Comment a agi Jésus ? Jésus ne déresponsabilisait pas les gens en les manipulant. Il n’imposait jamais aux gens de le suivre. Il n’a jamais recommandé aux gens en situation précaire d’aller prier au temple comme solution. Il n’a pas demandé aux gens de regarder le ciel, comme solution pour changer, améliorer leur situation.
Jésus a risqué d’être humain dans une société où l’exclusion était la règle. Quand on porte attention aux écrits évangéliques, nous observons que Jésus était bon envers tout le monde, qu’il saluait tout le monde, prenait le temps de manger avec tout le monde. Il a risqué de s’asseoir au puits de Jacob pour parler avec une Samaritaine, aux tables des prostituées, des voleurs. Il a risqué de dire qu’on peut être une bonne personne sans fréquenter les temples. Il a risqué d’être le défenseur des exclus, des femmes. Il fut poète de la compassion.
En retournant là demeurer chez son Père, Jésus nous demande de s’inspirer de lui pour que se réalise son rêve d’une terre fraternelle, juste. Il ne nous envoie pas pour agir comme lui, c’est un impossible. Il nous propose de s’inspirer de son message, de son écoute. Pour nous aider à nous inspirer de sa manière de vivre, il nous assure qu’il sera toujours avec nous.
Le message le plus important que Jésus laisse à ses disciples en les quittant est son engagement à maintenir une solide relation avec eux. Je serai toujours avec vous au milieu de vos moments de joie comme au milieu de vos « enfers » aussi. Jésus, à scruter les évangiles, est celui qui fut tout sa vie avec nous, pour nous nourrir, guérir, pardonner, relever, cheminer. Il fut aussi avec ceux qu’on laisse sur le bord du chemin ou qui ne répondent pas aux normes de la bienséance. En nous quittant, Jésus nous fait une promesse nuptiale, oui je le veux.

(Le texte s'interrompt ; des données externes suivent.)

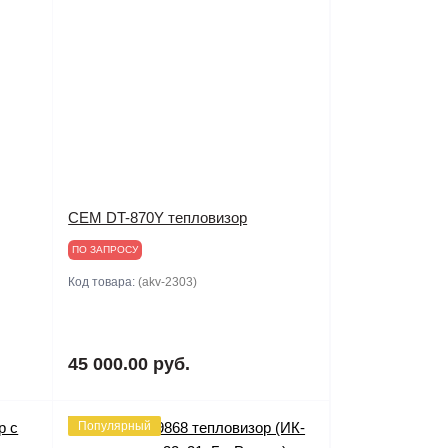
CEM DT-870Y тепловизор
ПО ЗАПРОСУ
Код товара:
(akv-2303)
45 000.00 руб.
Популярный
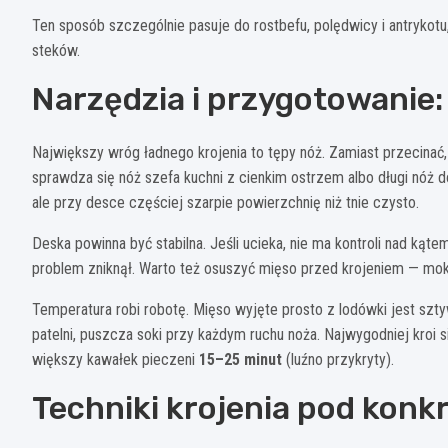
Ten sposób szczególnie pasuje do rostbefu, polędwicy i antrykotu, c
steków.
Narzędzia i przygotowanie:
Największy wróg ładnego krojenia to tępy nóż. Zamiast przecinać, 
sprawdza się nóż szefa kuchni z cienkim ostrzem albo długi nóż 
ale przy desce częściej szarpie powierzchnię niż tnie czysto.
Deska powinna być stabilna. Jeśli ucieka, nie ma kontroli nad ką
problem zniknął. Warto też osuszyć mięso przed krojeniem — mokra
Temperatura robi robotę. Mięso wyjęte prosto z lodówki jest sztywn
patelni, puszcza soki przy każdym ruchu noża. Najwygodniej kroi
większy kawałek pieczeni
15–25 minut
(luźno przykryty).
Techniki krojenia pod konk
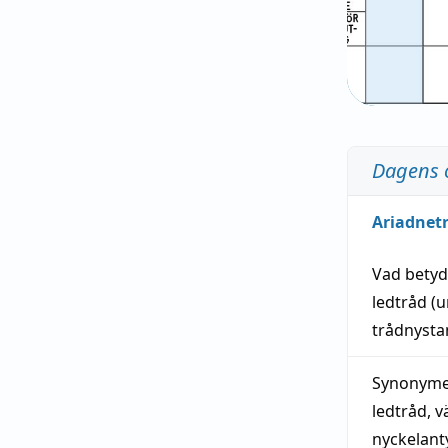
Dagens 
Ariadnet
Vad bety
ledtråd
(u
trådnystan
Synonymer
ledtråd
,
v
nyckelant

Nous sommes incapables d’imaginer la profondeur de son oui, je le veux. Rien, aucune trahison, aucune distance avec lui ne va briser cette relation nuptiale avec nous. Sa relation avec nous est un oui d’amour inconditionnel. Son oui redresse nos courbatures (cf. Lc 10, 13-17), réchauffe nos relations refroidies, nous fait renaître une 2e 3e 4e fois (cf. Jn 3, 4). Ses yeux sont trop purs pour briser son oui, je le veux, sa relation avec nous.
Paul exprime cela autrement. Nous avons été saisis, mais nous n’avons pas saisi (cf. Ph 3, 12). Son départ appelle un autre regard, celui de la foi. Jésus échappe aux regards visibles des disciples. Il s’engage, oui je le veux, à ne pas les quitter. Il se donne à croire. Il est venu, mais signe de son immense respect pour notre autonomie, il ne s’impose pas. Notre béatitude, c’est de lui dire reviens, reste avec nous, le jour décline (cf. Lc 24, 29).

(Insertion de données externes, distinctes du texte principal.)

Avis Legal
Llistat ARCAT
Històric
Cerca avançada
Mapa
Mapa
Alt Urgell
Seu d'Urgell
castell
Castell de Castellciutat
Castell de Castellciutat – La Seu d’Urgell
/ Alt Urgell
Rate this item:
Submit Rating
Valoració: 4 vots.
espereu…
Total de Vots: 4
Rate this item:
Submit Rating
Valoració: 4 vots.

Jésus annonce qu’il fait semblant de briser la relation. Saint Bernard offre cette réflexion. Avec discrétion, il entre en relation avec moi, mais moi, je ne l’ai pas senti chaque fois. Jamais je n’ai eu le sentiment ni de son entrée ni de sa sortie. Tant que je vivrai, j’userai familièrement cette parole de l’épouse, reviens.
Jésus est venu un jour, c’est pour toujours. Une mystique béguine dit cela : c’est en s’éclipsant qu’il se laisse trouver. S’il se cache, il nous révèle ses secrets. De la même manière que vous l’avez vu partir, il reviendra (cf. Ac 1, 11). Lisons ce départ comme une promesse de fidélité, oui, je le veux. Le Cantique des cantiques présente cet engagement comme l’histoire d’un baiser, signe d’une nuptialité inédite de Dieu avec nous.
Personne ne peut nous ravir cette joie (Jn 16, 22) de savoir que oui je le veux, Jésus ne le reniera jamais. AMEN.